| Before-and-after page screenshots |
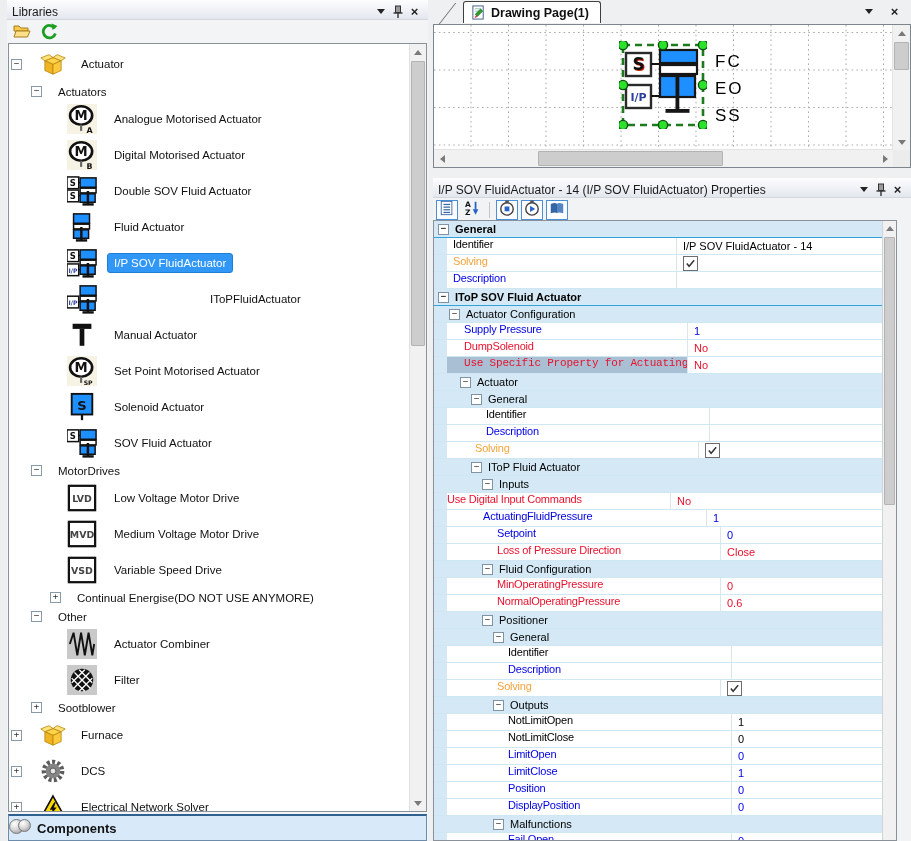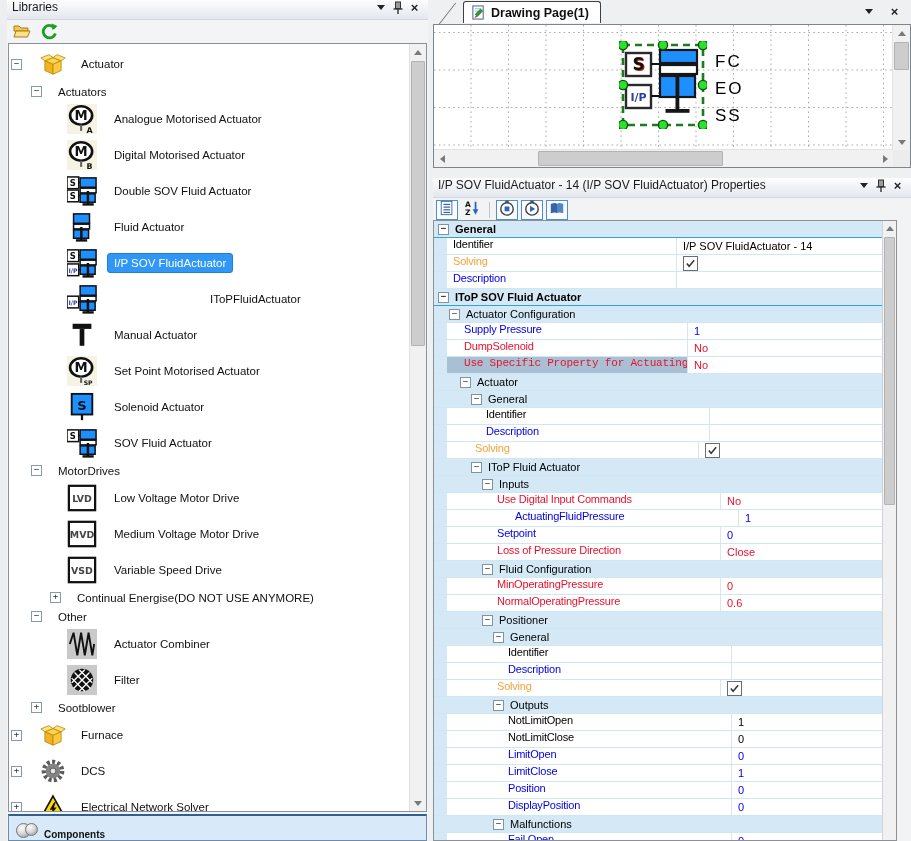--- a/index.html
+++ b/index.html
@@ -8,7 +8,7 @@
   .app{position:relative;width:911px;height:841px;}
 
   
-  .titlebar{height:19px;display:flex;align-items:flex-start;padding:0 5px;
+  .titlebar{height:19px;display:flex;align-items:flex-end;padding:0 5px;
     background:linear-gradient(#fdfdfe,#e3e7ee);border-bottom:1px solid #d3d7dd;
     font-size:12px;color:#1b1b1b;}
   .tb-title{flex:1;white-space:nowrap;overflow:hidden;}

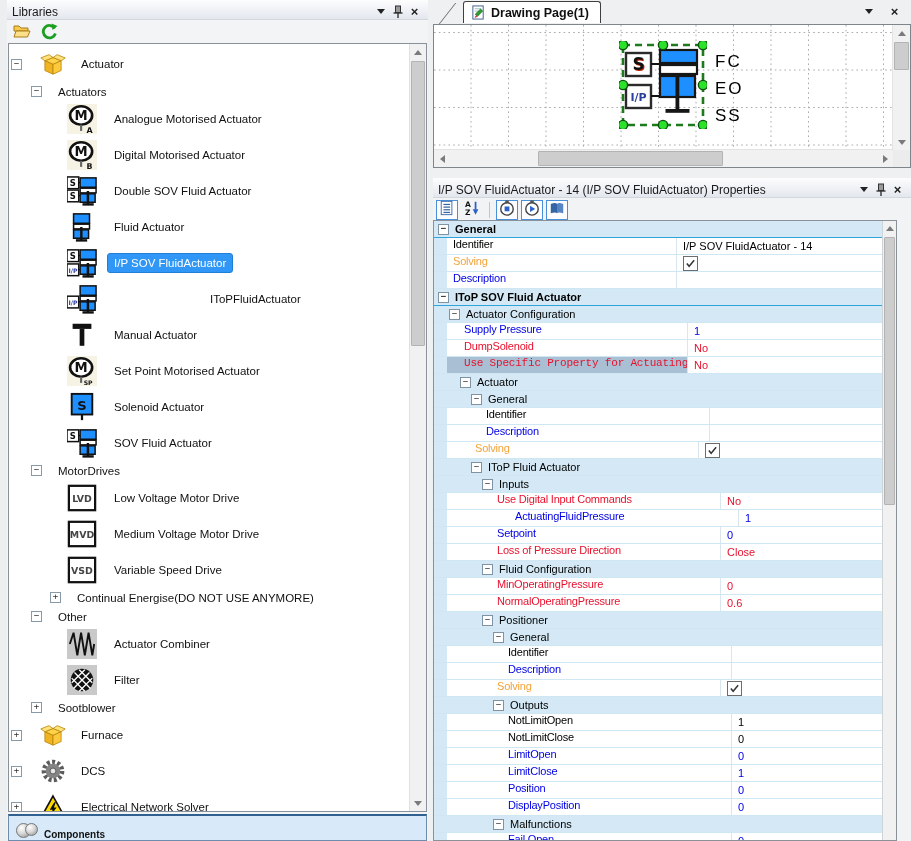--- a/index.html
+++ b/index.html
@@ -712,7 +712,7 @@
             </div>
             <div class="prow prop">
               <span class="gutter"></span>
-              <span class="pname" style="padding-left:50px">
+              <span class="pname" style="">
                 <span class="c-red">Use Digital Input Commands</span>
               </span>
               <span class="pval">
==
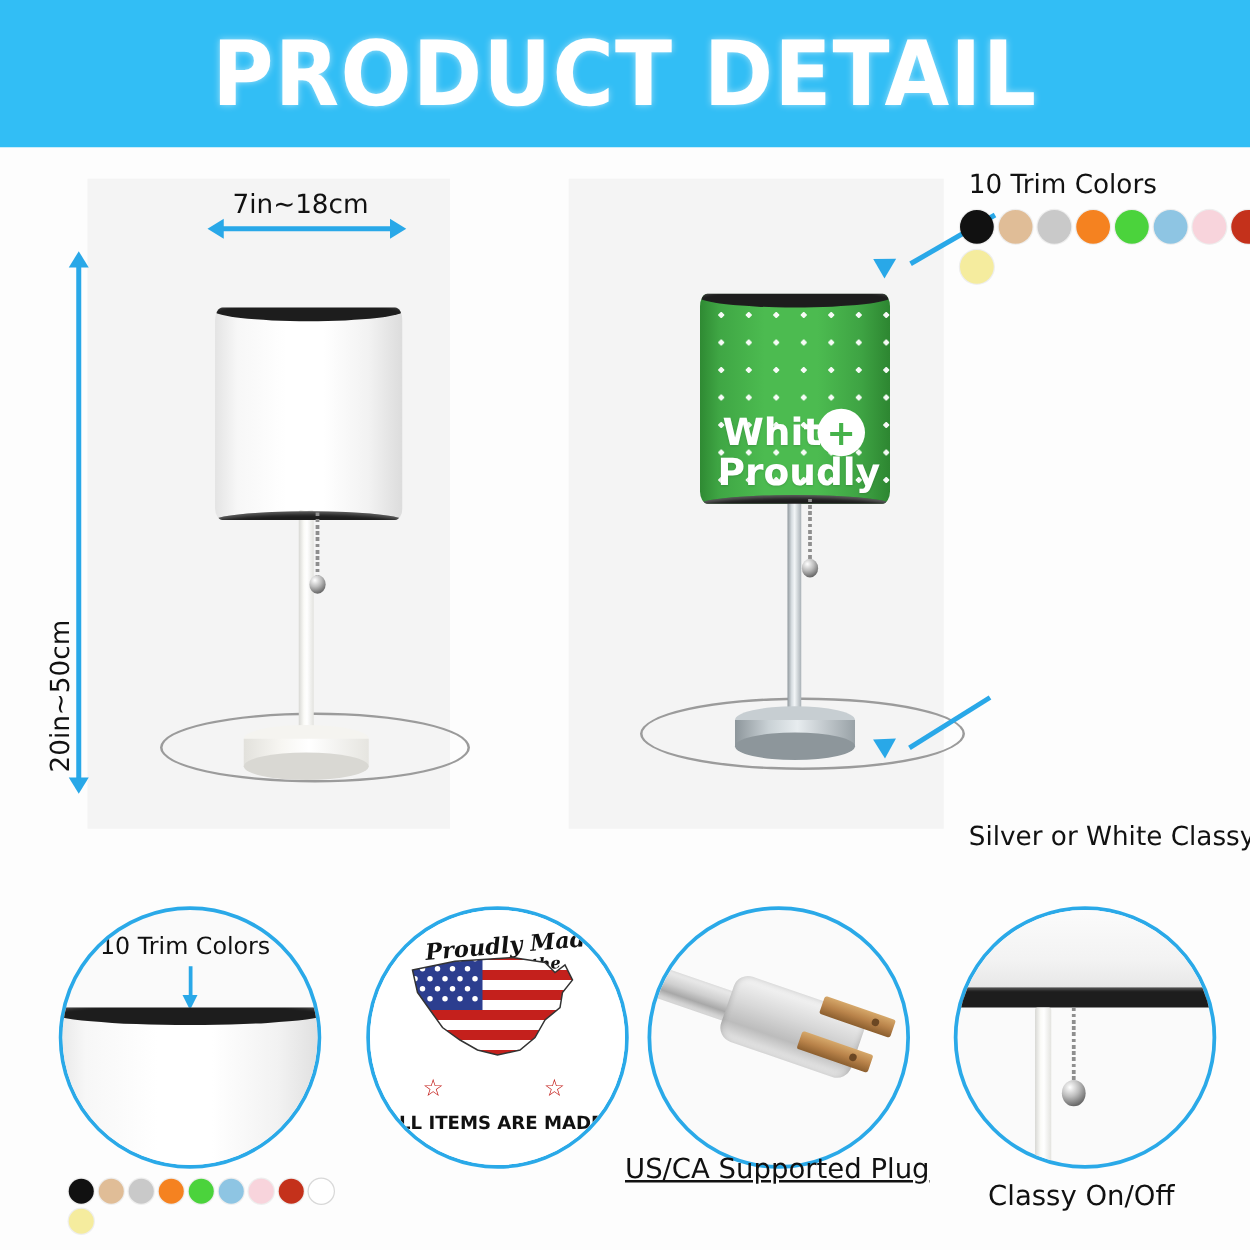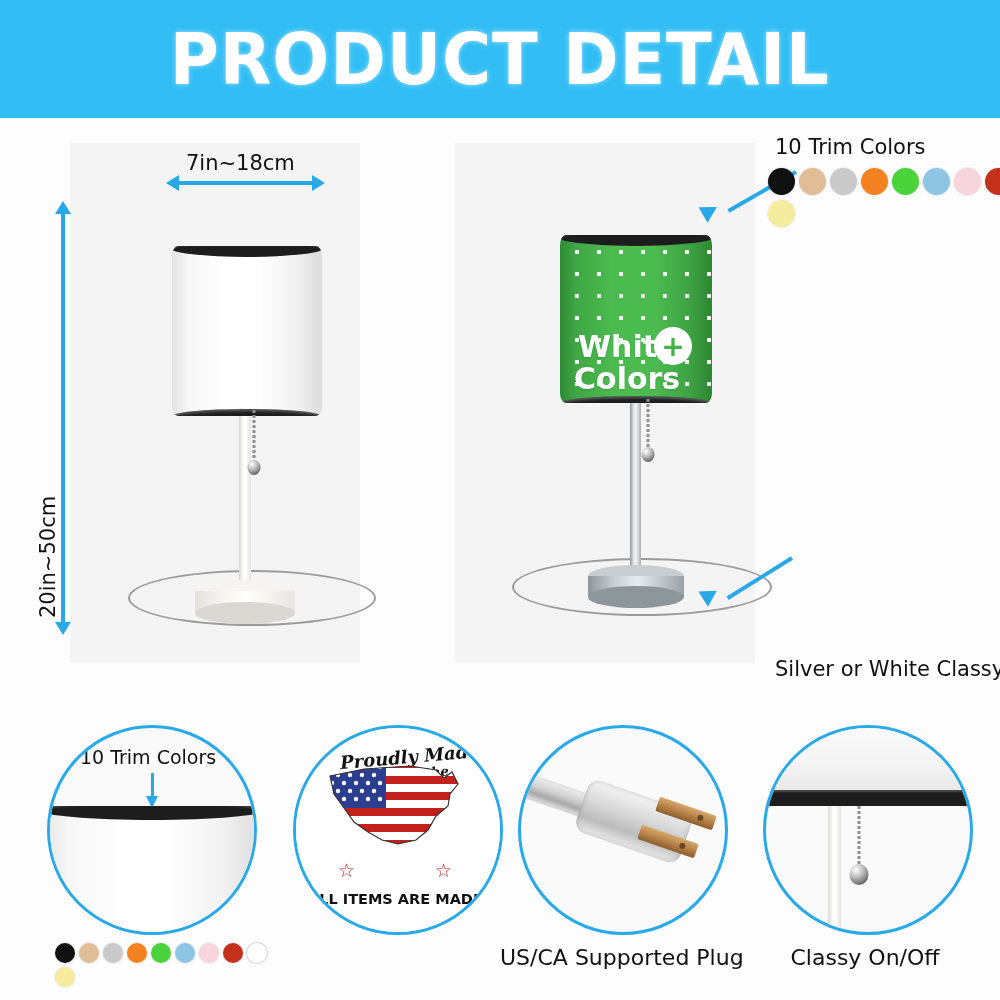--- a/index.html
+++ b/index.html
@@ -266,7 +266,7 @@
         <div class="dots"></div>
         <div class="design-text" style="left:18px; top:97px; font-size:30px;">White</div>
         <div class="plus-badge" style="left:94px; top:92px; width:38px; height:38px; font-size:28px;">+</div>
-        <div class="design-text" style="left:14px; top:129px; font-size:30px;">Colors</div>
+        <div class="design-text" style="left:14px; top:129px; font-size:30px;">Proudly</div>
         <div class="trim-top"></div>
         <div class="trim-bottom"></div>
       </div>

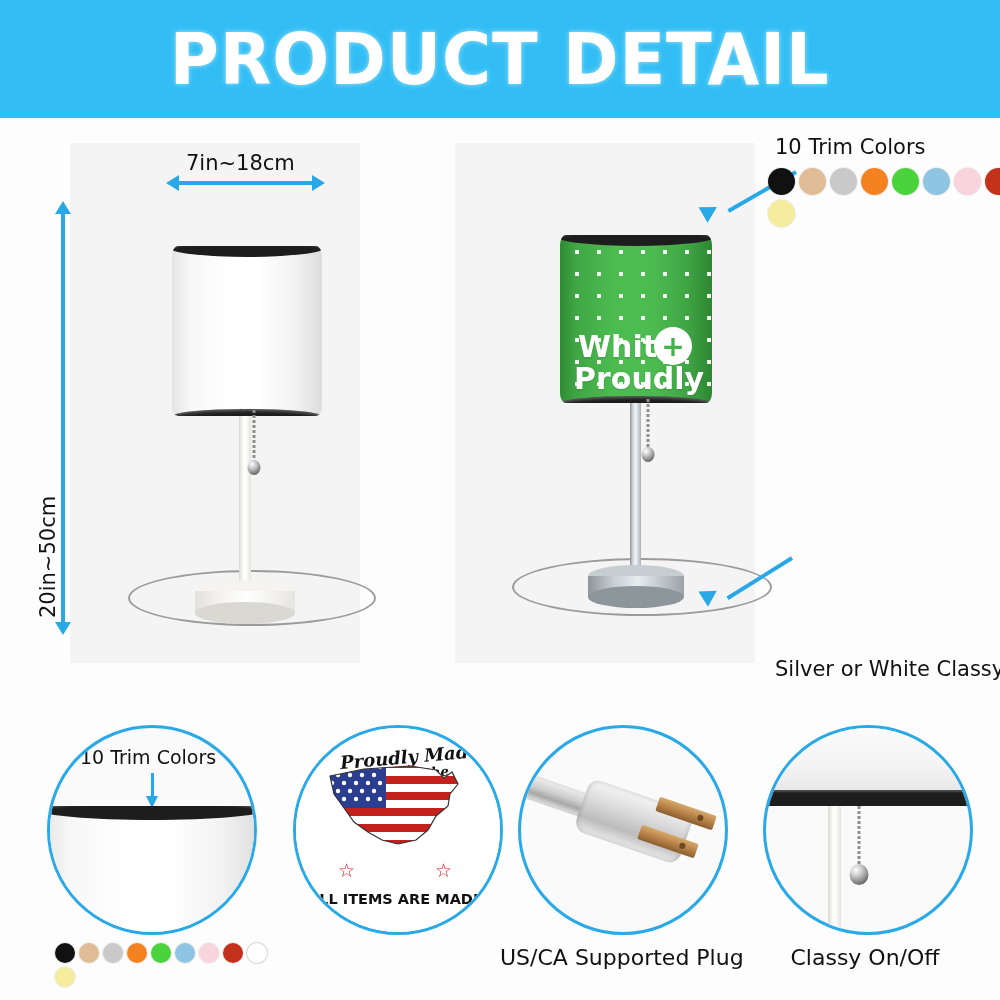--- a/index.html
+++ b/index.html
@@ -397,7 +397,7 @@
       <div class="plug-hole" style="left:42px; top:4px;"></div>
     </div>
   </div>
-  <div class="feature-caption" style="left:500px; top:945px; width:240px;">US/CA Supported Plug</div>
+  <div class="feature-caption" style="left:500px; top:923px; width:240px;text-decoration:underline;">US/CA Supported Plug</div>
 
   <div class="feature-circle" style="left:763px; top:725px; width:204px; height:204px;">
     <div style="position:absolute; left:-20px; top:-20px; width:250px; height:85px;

| Work order |
Copy each line in the data that holds the word "bottom".

| Written response |
     background:linear-gradient(#fdfdfe,#e3e7ee);border-bottom:1px solid #d3d7dd;
         <div class="trim-bottom"></div>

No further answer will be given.